* _Provided text_:

╭──

Snowflake Summit 2020
By any standards 2020 has been quite a year for Snowflake. They became the largest software IPO in history just a few months ago and last week, on 18th November, held their annual summit showing some of the areas in which the money raised would be used.
The engineers from the DTSQUARED Snowflake team were all in attendance at the summit and, as we are already intimately familiar with the platform, the team was drawn to the presentations where Snowflake discussed and/or demonstrated the new and extended capabilities in their product pipeline.
This blog presents an overview of the features that were showcased with, in some cases, a few thoughts on the application of these features based upon our client’s usage of the platform.
Today the world’s data is fragmented and siloed and lives in millions of different places making it impossible to analyse. The philosophy underpinning the data cloud is to deliver a single platform with the ability to support the world’s data in one place in order to facilitate analysis. That’s worth repeating…. to support the world’s data in the same single platform.

╰──

* _Assigned task 1_:
Copy out the part of the records that opens with the line containing "How many segments does this pie chart have?" and runs through the last record, leaving out the pictures.
* _Assigned task 2_:
Carry the Snowflake Summit 2020 overview forward from its final sentence.

* _Input data_:
╭──

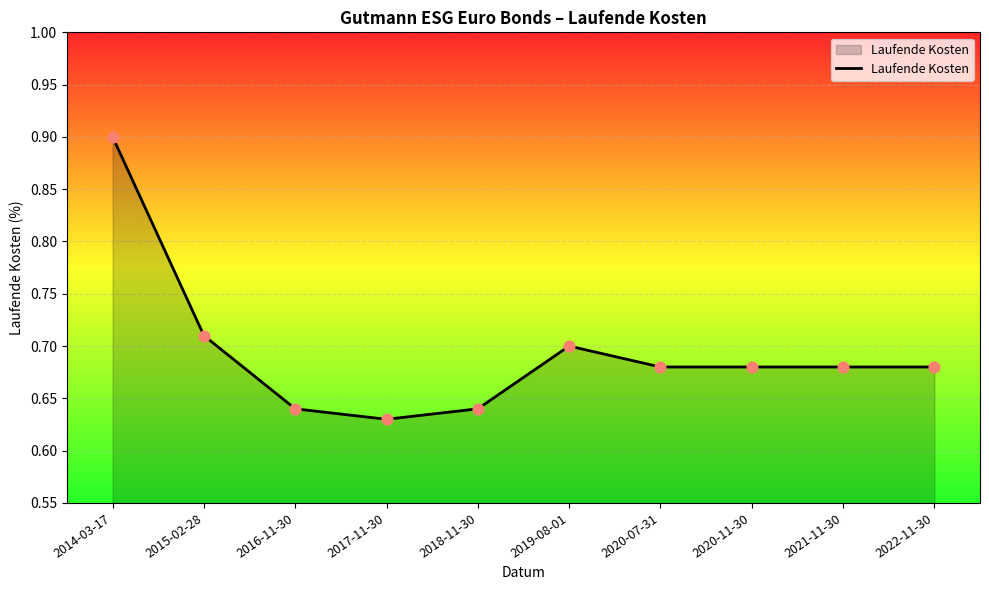

Between 2014-03-17 and 2020-11-30, which is larger?

2014-03-17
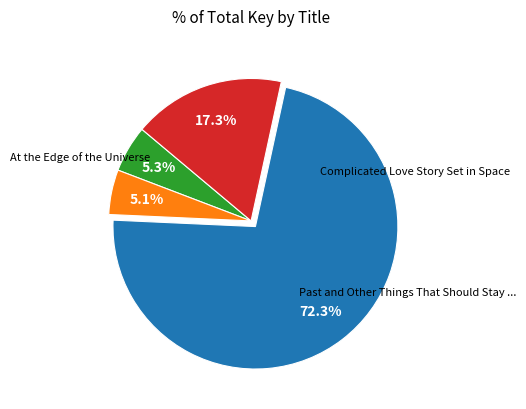

How many segments does this pie chart have?

4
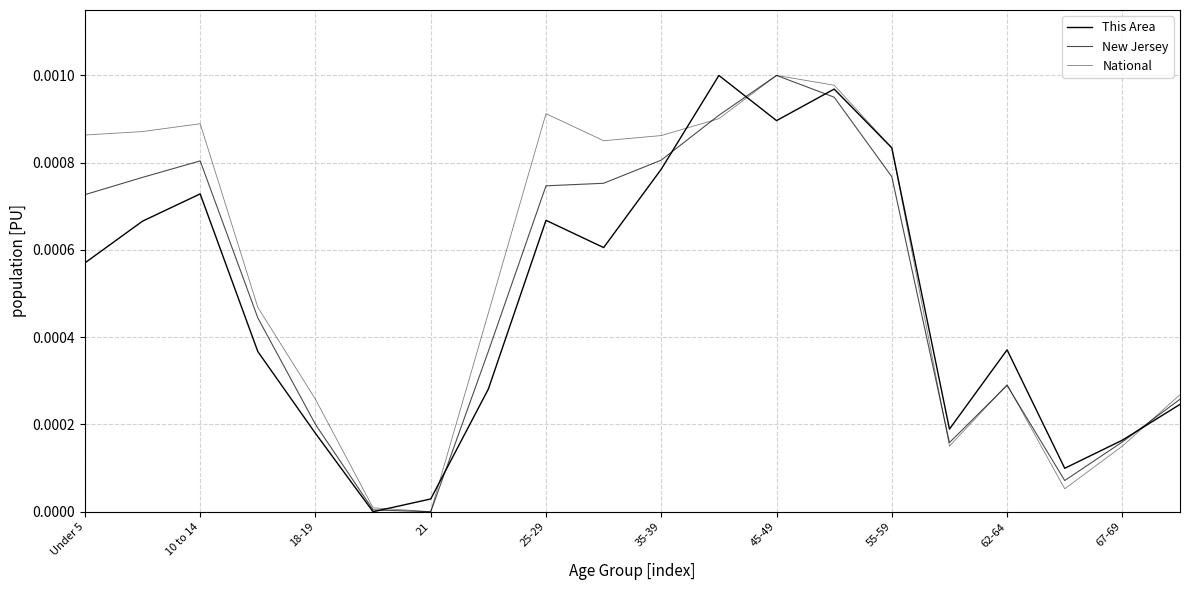

How many lines are shown in the chart?

3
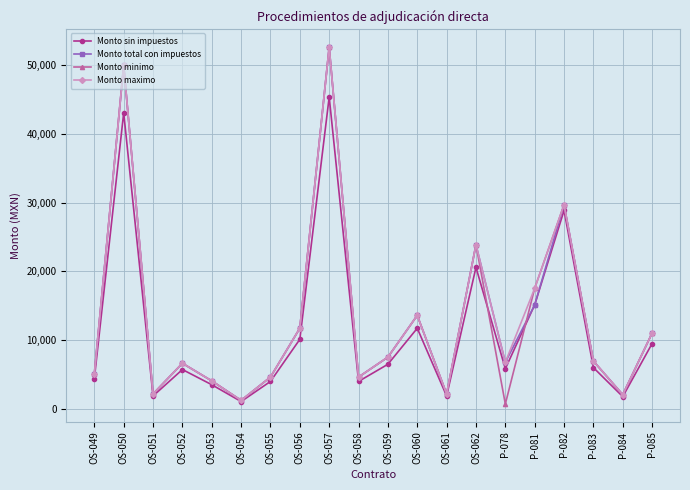

What is the lowest value of the Monto sin impuestos series?

1034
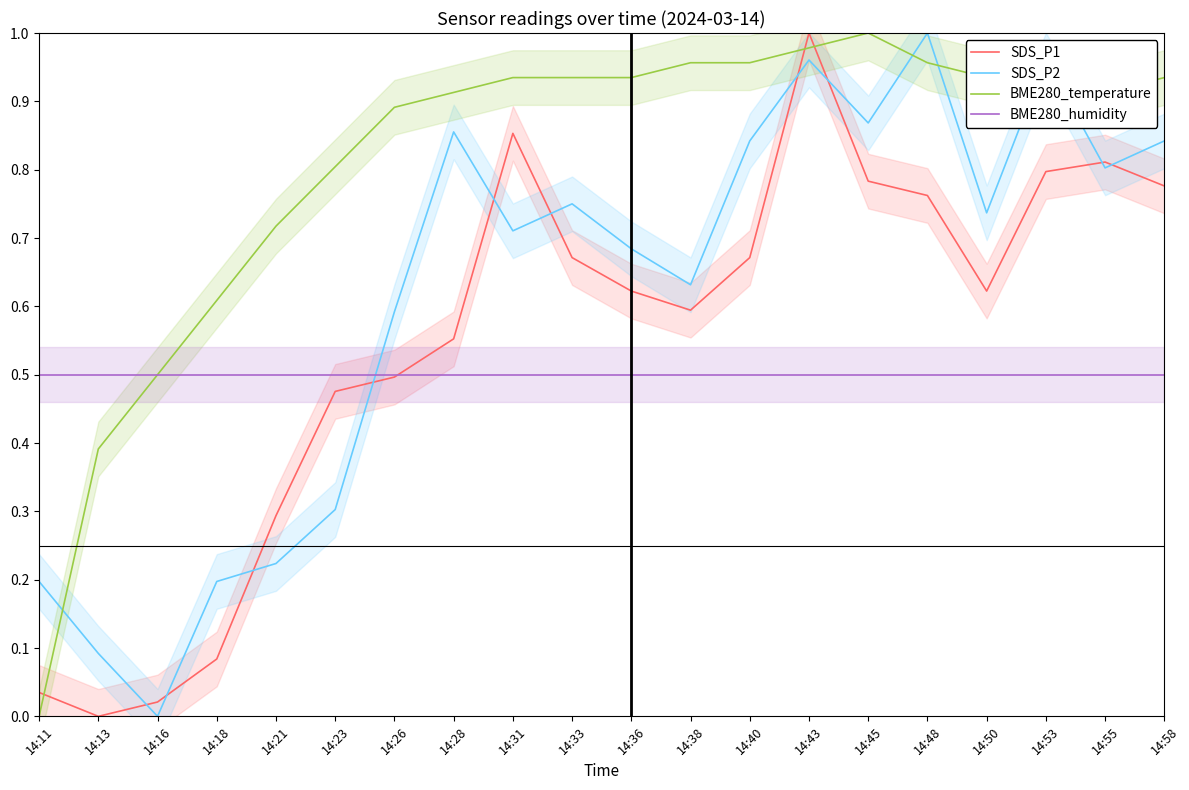

Is the value of SDS_P1 at 14:11 greater than the value of BME280_temperature at 14:48?

No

╰──

* _Answer 1_:
How many segments does this pie chart have?

4

How many lines are shown in the chart?

3

What is the lowest value of the Monto sin impuestos series?

1034

Is the value of SDS_P1 at 14:11 greater than the value of BME280_temperature at 14:48?

No

* _Answer 2_:
The Snowflake Data Cloud is currently made up of 22 regions (a Snowflake region maps directly to a cloud vendor region) and all regions inter-connect. This connectivity is used to share metadata about the data held in each region and to replicate data between regions as required (for sharing and/or contingency). Not only can Snowflake customers store and query their data and share it internally, the data cloud allows them to share their data with any other Snowflake customer and to connect their data to the world’s data held in Snowflake with zero latency and zero friction.
Snowflake accounts are created per region and can be grouped together into a single organisation level account (all in SQL). To make it easy for an organisation to manage its global presence on the data cloud, work is currently underway to support centralised management of global users and roles and also to enable centralised monitoring of the global usage of an entire organisations data. More regions are in the pipeline too.
The Snowflake Data Cloud has been a priority for the company for some time and has now moved from a vision to a reality.
The Snowflake Data Marketplace, introduced in 2019, enables data to be shared both cross-region and cross-cloud without the producer ever surrendering custody of the data. There are now more than 100 companies providing data and the rate of growth of providers is showing a distinct acceleration.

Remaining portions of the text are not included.